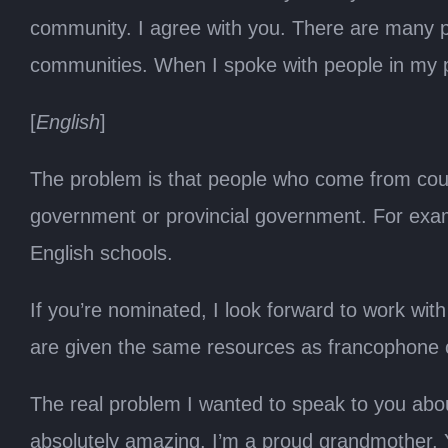
community. I agree with you. There are many p
communities. When I spoke with people in my pr
[
English
]
The problem is that people who come from count
government or provincial government. For exa
English schools.
If you’re nominated, I look forward to work wi
are given the same resources as francophone 
The real problem I wanted to speak to you abou
absolutely amazing. I’m a proud grandmother.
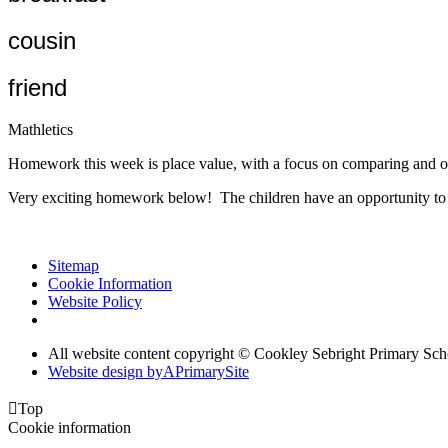
cousin
friend
Mathletics
Homework this week is place value, with a focus on comparing and o
Very exciting homework below! The children have an opportunity to d
Sitemap
Cookie Information
Website Policy
All website content copyright © Cookley Sebright Primary Sch
Website design by
A
PrimarySite

Top
Cookie information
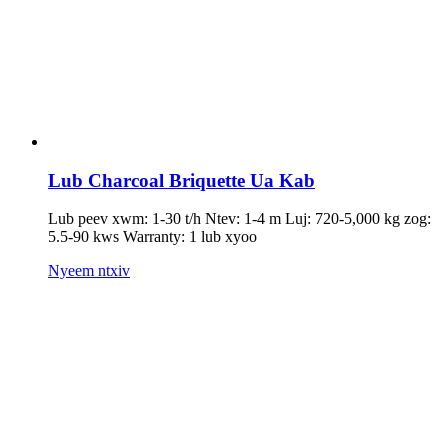
Lub Charcoal Briquette Ua Kab
Lub peev xwm: 1-30 t/h Ntev: 1-4 m Luj: 720-5,000 kg zog:
5.5-90 kws Warranty: 1 lub xyoo
Nyeem ntxiv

## WORK INSTRUCTIONS
I need the lines from the line holding "Website design by" through the end of the material, inclusive, restated word for word and without pictures.

## EXERCISE OUTPUT
Website design by
A
PrimarySite

Top
Cookie information
Lub Charcoal Briquette Ua Kab
Lub peev xwm: 1-30 t/h Ntev: 1-4 m Luj: 720-5,000 kg zog:
5.5-90 kws Warranty: 1 lub xyoo
Nyeem ntxiv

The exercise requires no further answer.